The Fantastic Story of Elmer Flick

Bleacher Report Senior Writer INovember 2, 2008

Elmer Flick is a legendary baseball slugger, despite a 5'9", 168-pound build. He is built like Akinori Iwamura, yet he was a power hitter in a very deep Cleveland Indians lineup during the early 1900s.

Elmer Flick was born in rural Bedford, OH on Jan. 11, 1876. His father, Zach Taylor, was a Civil War vet and a worked as a farmer and mechanic who had a chair-making shop. Growing up, Elmer played almost every sport one could play. He boxed, wrestled, played football (was a running back and safety), but baseball was his main thing. He definitely proved it over time.

His short build earned him a spot as a catcher for Bradford High School. However, growing up, his brother was considered a better player. In 1891, the Bedford town team only had eight players and were hours away from playing a game. Elmer eagerly volunteered. However, he didn't have baseball clothes on and didn't even have shoes.

Flick played for them until he moved across Ohio to the Youngstown Puddlers in 1896. Flick made a transformation that would determine his career at Youngstown. He played right field for them, a position he'd play for 14 seasons until retiring from baseball all together.

The transformation was obviously bothering Flick. He had an .826 fielding percentage in just 31 games. He had a good arm, but he couldn't catch a truck. He did hit .438 with six home runs. Flick recalled, "My manager told me 'as an outfielder you're not so hot, but you sure can sting that ball.'" I second that thought.

Flick was moved up to the Interstate League in 1897. Flick improved to awful as an outfielder, with a .921 fielding percentage. However, he hit .386 with 10 home runs, 183 hits, and 20 triples. Phillies manager George Stallings took interest in him. The bold, sassy manager signed him for 1898.

Elmer got his shot early. He started the season as the team's backup right fielder (which was probably a good thing), but Sam Thompson got hurt, so he got his shot. He lived up to his potential, hitting .302 as a rookie! In 1899, he hit .342, with 98 runs driven in.

In 1900, he had his best year yet, with 11 homers, 110 RBI and an amazing .367 batting mark. 1900 was a year of conflict and a year of worry for the Phils. He was still a pretty abysmal right fielder. He was improving, but still bad.

Manager George Stallings ordered second basemen Nap Lajoie to go after shallow popups to right that should belong to Flick. Flick got so angry when that happened he fought Lajoie. Lajoie left with a broken thumb.
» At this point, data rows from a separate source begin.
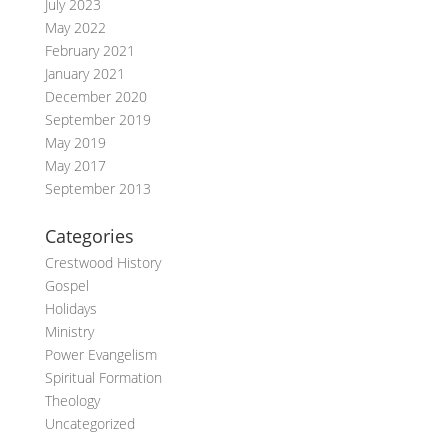
July 2023
May 2022
February 2021
January 2021
December 2020
September 2019
May 2019
May 2017
September 2013
Categories
Crestwood History
Gospel
Holidays
Ministry
Power Evangelism
Spiritual Formation
Theology
Uncategorized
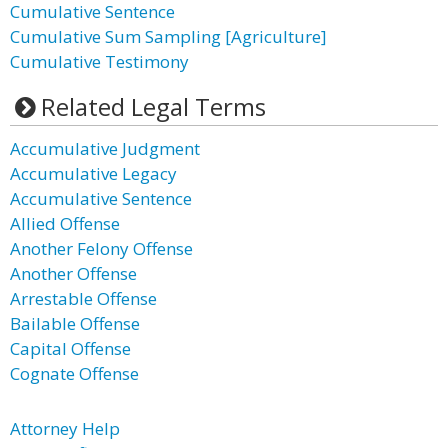
Cumulative Sentence
Cumulative Sum Sampling [Agriculture]
Cumulative Testimony
Related Legal Terms
Accumulative Judgment
Accumulative Legacy
Accumulative Sentence
Allied Offense
Another Felony Offense
Another Offense
Arrestable Offense
Bailable Offense
Capital Offense
Cognate Offense
Attorney Help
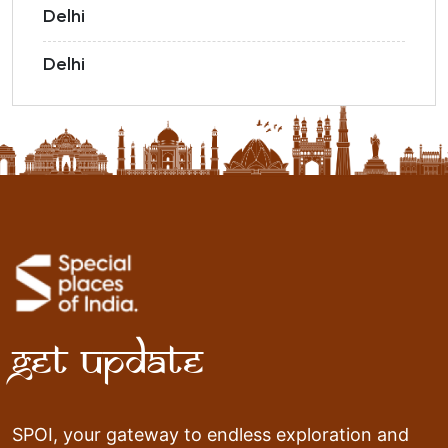
Delhi
Delhi
Get Update
SPOI, your gateway to endless exploration and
In 1901, Flick didn't disappoint. He had eight home runs, 88 RBI, and had a model average of .333. It would be his last full season for the Phillies. After jumping for Philadelphia to play for a second-year manager by the name of Connie Mack, he played 13 games and was traded to the Cleveland Bronchos.

In 1903, he did disappoint. He hit just .296 with only two home runs and a career low 51 runs batted in. The next five seasons, he played for the same team, but different name: the Cleveland Naps, named after second basemen Nap Lajoie. He wasn't as good as he was his first three seasons, but still good. He had RBI totals of 56, 64, 52, and 58. All lower than his totals in his first three seasons but still respectable. His batting averages were steady: .306, .308, .311, and .302.

His constant, all out play took a toll on his body. Like most back then, he was constantly injured. In 1908, 1909, and 1910, he hit a combined .254. After retiring from Major League Baseball in 1910, he played in the American Assocation in 1911 and 1912 before returning to Bedford. For 58 years, he raised horses, built houses and other trades.

He died on Jan. 9, 1971 of heart failure at the age of 71. In his career, he had 48 home runs, 756 RBI, and a .313 batting average. Six years after death, he was inducted into the baseball Hall of Fame.